Mrs Thatcher's funeral is about to start. Watch the live BBC coverage of the ceremony here:
BBC News - LIVE: Baroness Thatcher funeral
Her coffin will leave the Palace of Westminster at 10:00am, about 15 minutes from now, before being transferred to a gun carriage at the RAF's Church of St Clement Danes, then processing to St Paul's Cathedral.
The route will be lined by members of the armed forces.
The mourners will be led by the Queen and Duke of Edinburgh. The congregation includes two heads of state and 11 serving prime ministers.
Some 2,300 people are expected to attend the funeral. Around 4,000 police officers are on duty in central London
For the first time since the funeral of Sir Winston Churchill in 1965 the bells of Big Ben have been silenced.

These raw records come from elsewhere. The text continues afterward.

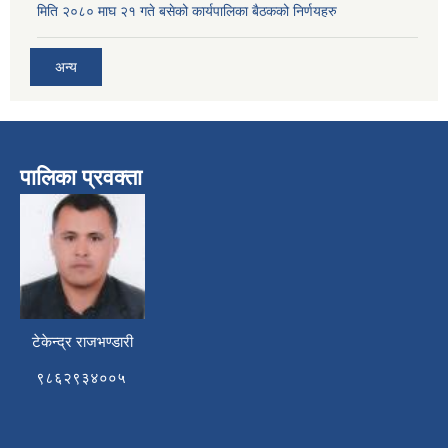
मिति २०८० माघ २१ गते बसेको कार्यपालिका बैठकको निर्णयहरु
अन्य
पालिका प्रवक्ता
टेकेन्द्र राजभण्डारी
९८६२९३४००५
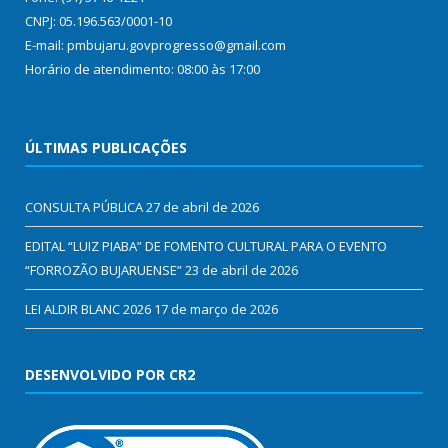
CNPJ: 05.196.563/0001-10
E-mail: pmbujaru.govprogresso@gmail.com
Horário de atendimento: 08:00 às 17:00
ÚLTIMAS PUBLICAÇÕES
CONSULTA PÚBLICA
27 de abril de 2026
EDITAL “LUIZ PIABA” DE FOMENTO CULTURAL PARA O EVENTO
“FORROZÃO BUJARUENSE”
23 de abril de 2026
LEI ALDIR BLANC 2026
17 de março de 2026
DESENVOLVIDO POR CR2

Sarah Ferguson, Duchess of York, is one of the guests who has arrived for the ceremony.
Some 2,300 people are expected to attend the funeral. Around 4,000 police officers are on duty in central London.
Guests have started to take up their seats at St Paul's Cathedral.
tweets: Falklands veterans at Ludgate Circus waiting for funeral procession.
There is a loud cheer as pensioners of the Royal Hospital Chelsea arrive by bus. They will later form a Guard of Honour on the steps of St Paul's when Baroness Thatcher's coffin arrives. The group of 16 brighten up an otherwise rather damp and overcast day.
Security is tight in central London ahead of the funeral. In the last 24 hours, hundreds of police officers have patrolled the streets with sniffer dogs trained to detect explosives.
One lady who has a fascinating story to tell is Sue Bloxham, 70, from Norfolk.
She was a 20-year-old City of London policewoman during Winston Churchill's funeral in 1965.
"I was standing just a few yards away from this point," she says, pointing from her spot in front of two red phone boxes directly opposite St Paul's.
"It feels strange, I feel almost wobbly," she says.
"There's not the same patriotism that there was for him. We were there united in supporting him.
There's one or two people round here today who are not being very respectful."
Some have travelled many more miles to be here.
Margaret Kittle, 79, who travelled to London from Winona, Canada, for the funeral, says she has been in position since Tuesday morning.
As camping is not allowed in the City since the Occupy protests she has made do with a fold-up chair and warm clothes.
"I'm a great admirer of Mrs Thatcher. I was here each time she won [general] elections," she says, standing behind the flag of her country.
"She took on Gorbachev and Reagan and liberated people from the iron curtain, she kept the Falklands in British control and took on the unions. She was a strong woman. She made Britain great again."
She says her family were at Churchill's funeral and says of Thatcher's: "It will be sad - it's the end of an era in politics."
A group of undertakers, whose firm was founded in 1789, has just put Mrs T's coffin into the hearse.
The crowds lining the streets seem to be larger than some people expected.
Mayor of London Boris Johnson told Sky News outside St Paul's: "Even for her fans and supporters like me, I don't think we expected to see quite so many people turn up to show their affection and their respect for Margaret Thatcher. It is a quite astonishing crowd."
The BBC's Home Affairs Correspondent Dominic Casciani says he has just heard the day's first protest at Ludgate Circus.
"As a military band marched up Fleet Street in all its pomp, one side of the crowd clapped them enthusiastically - but the other side booed loudly.
"Protesters chanted 'waste of money' as the band marched past."
But there aren't as many protests as some thought there would be.
At St Clement Danes, the BBC's Lesley Ashmall is watching the coffin being taken from the hearse.
"The crowd is really silent now, with very few dissenting voices, I've seen two placards.
"The bells of St Clement Danes are tolling as the body of the former prime minister is taken into the chapel."
Prayers are being said by St Clement Danes resident chaplain the Reverend David Osborn as the coffin, draped in a Union flag, is transferred to a gun carriage of the King's Troop Royal Horse Artillery for the military procession to St Paul's Cathedral.
This is the pomp and ceremony which brings tourists to London.